→ **Work instructions**
A. Extract from the word problem thread the part that opens with the words containing "The reciprocal of" and closes with "1/30th of the job per minute.".
B. Using the word problem thread, explain in one to three sentences why the number 20 can be ignored when solving the typing problem.
C. According to the word problem thread, what fraction of the job does Susan complete per minute?

→ **Text**
- - -
Word Problem

[KCarney10]

I'm studying for a practice test I have to take for nursing school and I keep coming across word problems that look like this but I can't remember how to set it up to get the answer. Help?
Jonathan can type a 20 page document in 40 minutes, Susan can type it in 30 minutes, and Jack can type it in 24 minutes. Working together, how much time will it take them to type the same document?

 

[mmm4444bot]

Here's one approach.

Express each person's work in terms of their fractional amount of the total job done per unit of time.

We can ignore the number 20; it does not matter how many pages comprise "the job". We don't even care what they're actually doing; it suffices to know that the task is the same for each of them.

We're more concerned with the time unit -- which is one minute -- and how much of the job gets done in that amount of time, by each person.

Then, we simply sum up these three fractional amounts of work completed per minute because that sum represents how much work gets done in one minute when all three work on "the job" together.

The reciprocal of the sum represents the required minutes.

Jonathan needs 40 minutes to complete the job; therefore, Jonathon does 1/40th of the job per minute.

Likewise, Susan completes 1/30th of the job per minute.
- - -
→ **Records supplied**

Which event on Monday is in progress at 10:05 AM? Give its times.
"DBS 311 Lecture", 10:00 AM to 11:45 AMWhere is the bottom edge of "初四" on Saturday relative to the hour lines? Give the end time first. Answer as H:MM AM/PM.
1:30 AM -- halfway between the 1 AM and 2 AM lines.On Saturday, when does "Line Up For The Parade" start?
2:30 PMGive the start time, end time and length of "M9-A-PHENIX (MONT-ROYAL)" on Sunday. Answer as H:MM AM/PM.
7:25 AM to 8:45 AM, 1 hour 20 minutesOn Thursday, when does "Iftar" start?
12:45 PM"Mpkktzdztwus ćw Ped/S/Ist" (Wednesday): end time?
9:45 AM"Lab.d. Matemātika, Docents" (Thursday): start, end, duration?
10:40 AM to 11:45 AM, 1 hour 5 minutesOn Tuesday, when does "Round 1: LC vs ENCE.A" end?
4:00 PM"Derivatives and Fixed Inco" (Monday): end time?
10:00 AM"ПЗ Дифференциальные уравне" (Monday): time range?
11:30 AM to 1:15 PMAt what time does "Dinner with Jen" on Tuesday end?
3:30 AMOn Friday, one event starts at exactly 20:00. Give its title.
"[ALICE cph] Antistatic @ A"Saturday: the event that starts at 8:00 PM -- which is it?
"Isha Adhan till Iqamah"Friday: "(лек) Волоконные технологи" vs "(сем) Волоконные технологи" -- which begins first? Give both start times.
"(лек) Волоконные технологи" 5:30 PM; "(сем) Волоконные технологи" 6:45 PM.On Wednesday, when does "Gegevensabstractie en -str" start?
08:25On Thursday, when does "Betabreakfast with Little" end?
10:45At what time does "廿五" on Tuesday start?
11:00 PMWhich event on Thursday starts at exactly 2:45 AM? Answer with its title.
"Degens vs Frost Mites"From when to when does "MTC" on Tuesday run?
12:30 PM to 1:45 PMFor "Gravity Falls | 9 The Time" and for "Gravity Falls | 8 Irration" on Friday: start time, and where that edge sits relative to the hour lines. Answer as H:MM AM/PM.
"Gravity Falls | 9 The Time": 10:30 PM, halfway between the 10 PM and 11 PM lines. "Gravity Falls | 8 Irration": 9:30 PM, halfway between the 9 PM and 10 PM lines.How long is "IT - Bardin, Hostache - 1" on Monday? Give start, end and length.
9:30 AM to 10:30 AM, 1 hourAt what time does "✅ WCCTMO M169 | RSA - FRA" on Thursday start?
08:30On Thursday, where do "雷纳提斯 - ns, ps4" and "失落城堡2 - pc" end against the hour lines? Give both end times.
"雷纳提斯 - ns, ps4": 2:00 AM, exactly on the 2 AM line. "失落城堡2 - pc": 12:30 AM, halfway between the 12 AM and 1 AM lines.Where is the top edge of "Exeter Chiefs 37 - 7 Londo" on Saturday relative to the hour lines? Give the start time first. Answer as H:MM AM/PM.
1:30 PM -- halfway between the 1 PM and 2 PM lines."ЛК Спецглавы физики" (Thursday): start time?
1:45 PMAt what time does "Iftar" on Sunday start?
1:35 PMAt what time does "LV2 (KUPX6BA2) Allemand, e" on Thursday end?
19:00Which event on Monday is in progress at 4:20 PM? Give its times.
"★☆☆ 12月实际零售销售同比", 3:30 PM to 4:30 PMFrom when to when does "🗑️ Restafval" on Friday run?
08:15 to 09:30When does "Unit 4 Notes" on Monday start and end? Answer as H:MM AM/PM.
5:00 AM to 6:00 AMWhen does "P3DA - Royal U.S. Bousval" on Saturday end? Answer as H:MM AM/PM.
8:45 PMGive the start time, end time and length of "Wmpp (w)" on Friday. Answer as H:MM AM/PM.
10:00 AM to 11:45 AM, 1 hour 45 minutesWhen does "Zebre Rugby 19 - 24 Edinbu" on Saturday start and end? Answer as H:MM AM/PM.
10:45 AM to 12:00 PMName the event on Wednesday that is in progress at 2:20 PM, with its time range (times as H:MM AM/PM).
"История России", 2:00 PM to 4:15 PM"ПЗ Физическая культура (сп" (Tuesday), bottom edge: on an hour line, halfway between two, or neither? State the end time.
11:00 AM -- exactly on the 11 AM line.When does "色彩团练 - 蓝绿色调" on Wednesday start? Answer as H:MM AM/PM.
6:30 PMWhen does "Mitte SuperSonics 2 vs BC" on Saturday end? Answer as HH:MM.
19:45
- - -
→ **Solved tasks**
A.
The reciprocal of the sum represents the required minutes.

Jonathan needs 40 minutes to complete the job; therefore, Jonathon does 1/40th of the job per minute.

Likewise, Susan completes 1/30th of the job per minute.

B. The number of pages that make up the job does not matter. It suffices to know that the task is the same for each of the three typists. What matters is how much of the job each person completes in one minute.

C. Susan completes 1/30th of the job per minute.